O excesso de levedura no intestino costumava ser considerado o principal culpado, mas trabalhos mais recentes mudaram o foco para certos tipos de bactérias.
Um estudorecém-publicado na revista Nature Microbiology é a investigação mais abrangente dessa doença incomum.
A pesquisa foi conduzida por uma equipe liderada por Bernd Schnabl e Cynthia Hsu na Universidade da Califórnia em San Diego, um grande hospital universitário dos Estados Unidos especializado em pesquisas sobre fígado e microbioma.
Schnabl e Hsu avaliaram amostras de fezes de 22 pacientes com síndrome de autofermentação, 21 de seus familiares e 22 pessoas saudáveis como grupo de controle. Isso lhes permitiu distinguir com mais clareza o papel da dieta e do ambiente do papel do microbioma.
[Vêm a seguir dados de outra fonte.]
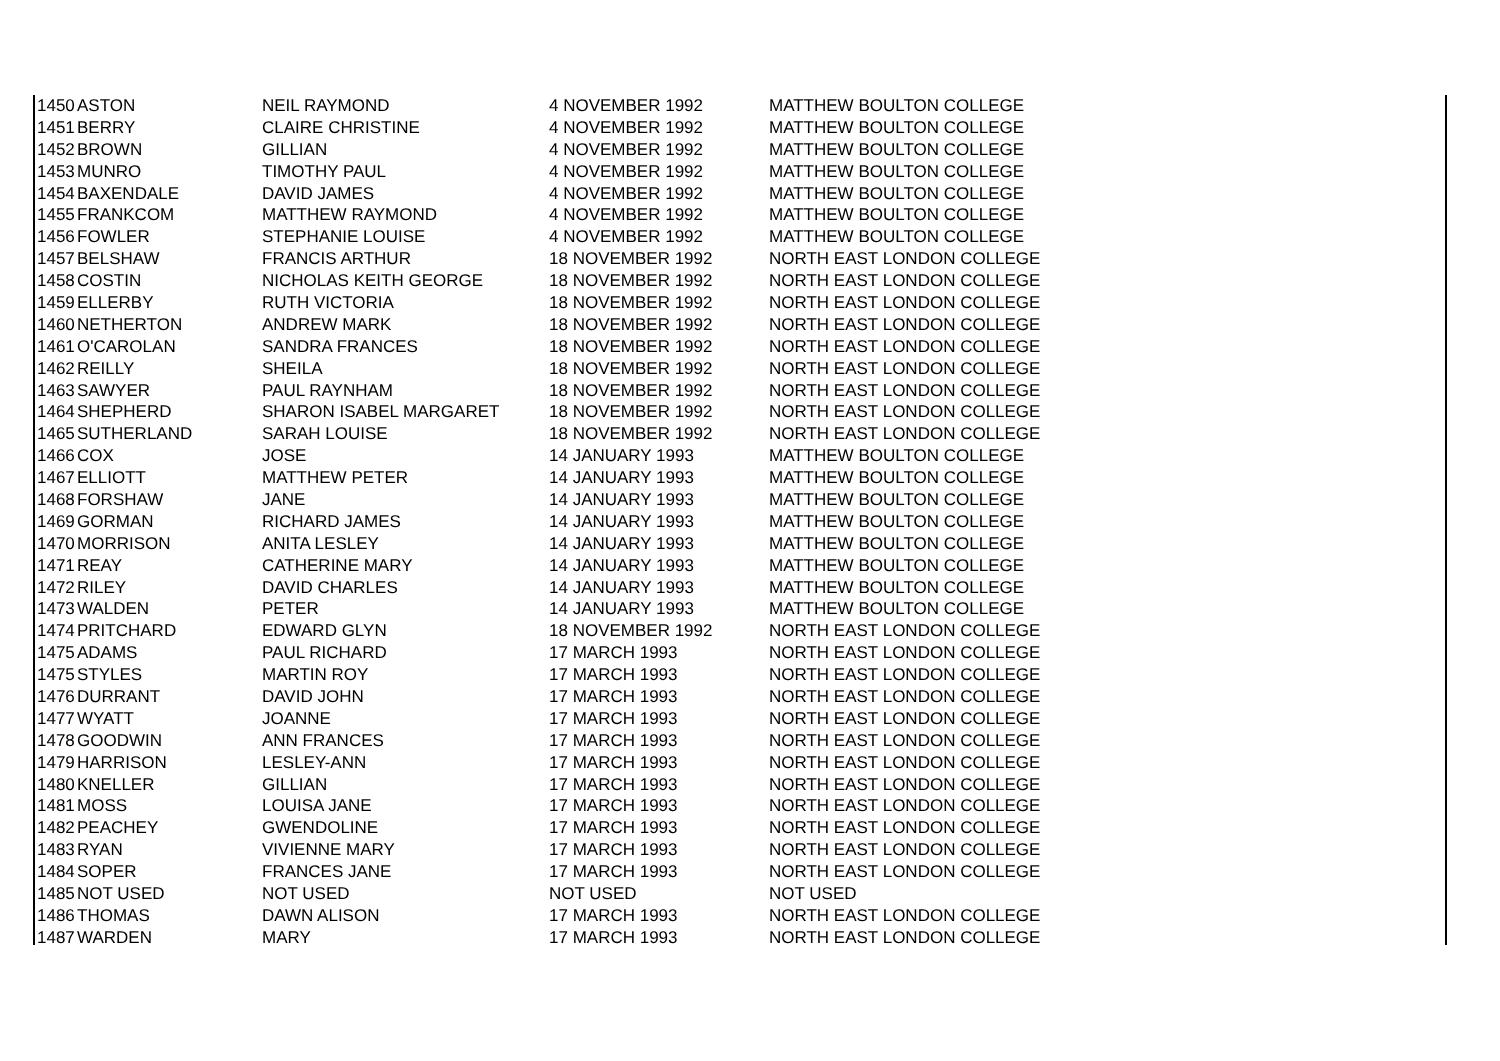| 1450 | ASTON | NEIL RAYMOND | 4 NOVEMBER 1992 | MATTHEW BOULTON COLLEGE |
| 1451 | BERRY | CLAIRE CHRISTINE | 4 NOVEMBER 1992 | MATTHEW BOULTON COLLEGE |
| 1452 | BROWN | GILLIAN | 4 NOVEMBER 1992 | MATTHEW BOULTON COLLEGE |
| 1453 | MUNRO | TIMOTHY PAUL | 4 NOVEMBER 1992 | MATTHEW BOULTON COLLEGE |
| 1454 | BAXENDALE | DAVID JAMES | 4 NOVEMBER 1992 | MATTHEW BOULTON COLLEGE |
| 1455 | FRANKCOM | MATTHEW RAYMOND | 4 NOVEMBER 1992 | MATTHEW BOULTON COLLEGE |
| 1456 | FOWLER | STEPHANIE LOUISE | 4 NOVEMBER 1992 | MATTHEW BOULTON COLLEGE |
| 1457 | BELSHAW | FRANCIS ARTHUR | 18 NOVEMBER 1992 | NORTH EAST LONDON COLLEGE |
| 1458 | COSTIN | NICHOLAS KEITH GEORGE | 18 NOVEMBER 1992 | NORTH EAST LONDON COLLEGE |
| 1459 | ELLERBY | RUTH VICTORIA | 18 NOVEMBER 1992 | NORTH EAST LONDON COLLEGE |
| 1460 | NETHERTON | ANDREW MARK | 18 NOVEMBER 1992 | NORTH EAST LONDON COLLEGE |
| 1461 | O'CAROLAN | SANDRA FRANCES | 18 NOVEMBER 1992 | NORTH EAST LONDON COLLEGE |
| 1462 | REILLY | SHEILA | 18 NOVEMBER 1992 | NORTH EAST LONDON COLLEGE |
| 1463 | SAWYER | PAUL RAYNHAM | 18 NOVEMBER 1992 | NORTH EAST LONDON COLLEGE |
| 1464 | SHEPHERD | SHARON ISABEL MARGARET | 18 NOVEMBER 1992 | NORTH EAST LONDON COLLEGE |
| 1465 | SUTHERLAND | SARAH LOUISE | 18 NOVEMBER 1992 | NORTH EAST LONDON COLLEGE |
| 1466 | COX | JOSE | 14 JANUARY 1993 | MATTHEW BOULTON COLLEGE |
| 1467 | ELLIOTT | MATTHEW PETER | 14 JANUARY 1993 | MATTHEW BOULTON COLLEGE |
| 1468 | FORSHAW | JANE | 14 JANUARY 1993 | MATTHEW BOULTON COLLEGE |
| 1469 | GORMAN | RICHARD JAMES | 14 JANUARY 1993 | MATTHEW BOULTON COLLEGE |
| 1470 | MORRISON | ANITA LESLEY | 14 JANUARY 1993 | MATTHEW BOULTON COLLEGE |
| 1471 | REAY | CATHERINE MARY | 14 JANUARY 1993 | MATTHEW BOULTON COLLEGE |
| 1472 | RILEY | DAVID CHARLES | 14 JANUARY 1993 | MATTHEW BOULTON COLLEGE |
| 1473 | WALDEN | PETER | 14 JANUARY 1993 | MATTHEW BOULTON COLLEGE |
| 1474 | PRITCHARD | EDWARD GLYN | 18 NOVEMBER 1992 | NORTH EAST LONDON COLLEGE |
| 1475 | ADAMS | PAUL RICHARD | 17 MARCH 1993 | NORTH EAST LONDON COLLEGE |
| 1475 | STYLES | MARTIN ROY | 17 MARCH 1993 | NORTH EAST LONDON COLLEGE |
| 1476 | DURRANT | DAVID JOHN | 17 MARCH 1993 | NORTH EAST LONDON COLLEGE |
| 1477 | WYATT | JOANNE | 17 MARCH 1993 | NORTH EAST LONDON COLLEGE |
| 1478 | GOODWIN | ANN FRANCES | 17 MARCH 1993 | NORTH EAST LONDON COLLEGE |
| 1479 | HARRISON | LESLEY-ANN | 17 MARCH 1993 | NORTH EAST LONDON COLLEGE |
| 1480 | KNELLER | GILLIAN | 17 MARCH 1993 | NORTH EAST LONDON COLLEGE |
| 1481 | MOSS | LOUISA JANE | 17 MARCH 1993 | NORTH EAST LONDON COLLEGE |
| 1482 | PEACHEY | GWENDOLINE | 17 MARCH 1993 | NORTH EAST LONDON COLLEGE |
| 1483 | RYAN | VIVIENNE MARY | 17 MARCH 1993 | NORTH EAST LONDON COLLEGE |
| 1484 | SOPER | FRANCES JANE | 17 MARCH 1993 | NORTH EAST LONDON COLLEGE |
| 1485 | NOT USED | NOT USED | NOT USED | NOT USED |
| 1486 | THOMAS | DAWN ALISON | 17 MARCH 1993 | NORTH EAST LONDON COLLEGE |
| 1487 | WARDEN | MARY | 17 MARCH 1993 | NORTH EAST LONDON COLLEGE |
Bactérias produtoras de álcool
Em laboratório, as amostras de fezes dos pacientes com a síndrome produziram significativamente mais álcool do que as dos grupos de controle. Isso se deve principalmente a bactérias intestinais como Escherichia coli e Klebsiella pneumoniae, que fermentam carboidratos em etanol em quantidade excessiva.
“Esses micróbios usam várias vias metabólicas formadoras de etanol”, explica Schnabl, “eles podem elevar o nível de álcool no sangue a tal ponto que as pessoas afetadas não estejam mais aptas a dirigir”.
A síndrome da autofermentação mostra como o microbioma pode influenciar radicalmente o comportamento e a saúde, ao ponto de determinar os níveis de álcool no sangue que caracterizam culpa ou inocência perante um tribunal ou durante fiscalizações de trânsito.
Dessa forma, o fardo dessa doença não é apenas o álcool no sangue, mas também a dúvida: quem acreditaria em alguém que jura não ter bebido quando seu próprio intestino funciona como uma cervejaria secreta?
Diagnóstico incorreto e novas abordagens
Muitos pacientes com a síndrome são inicialmente rotulados como alcoólatras que bebem em segredo – com consequências dramáticas para sua vida cotidiana, seus relacionamentos e, acima de tudo, sua credibilidade.
Os procedimentos de diagnóstico atuais são complexos, pois os pacientes devem seguir uma dieta rica em carboidratos sob supervisão rigorosa enquanto seus níveis de álcool no sangue são medidos.
Schnabl e Hsu propõem diagnosticar a doença no futuro usando amostras de fezes e visando especificamente o metabolismo bacteriano.
Transplante de fezes como fonte de esperança
Ainda não existe uma terapia padronizada disponível. Em um paciente do estudo, os sintomas melhoraram significativamente após dois transplantes de fezes.
Um transplante de fezes (transplante de microbiota fecal, FMT) parece desagradável, mas é muito eficaz. Envolve a transferência de bactérias intestinais de um doador saudável para o intestino de um paciente para “reiniciar” seu microbioma alterado.
A equipe agora investigará sistematicamente essa abordagem promissora em um grupo de oito pacientes.
Os especialistas veem as novas descobertas como um passo importante em direção à medicina personalizada do microbioma, mas alertam contra o otimismo prematuro: estudos maiores e dados de longo prazo são necessários antes que um tratamento possa ser estabelecido.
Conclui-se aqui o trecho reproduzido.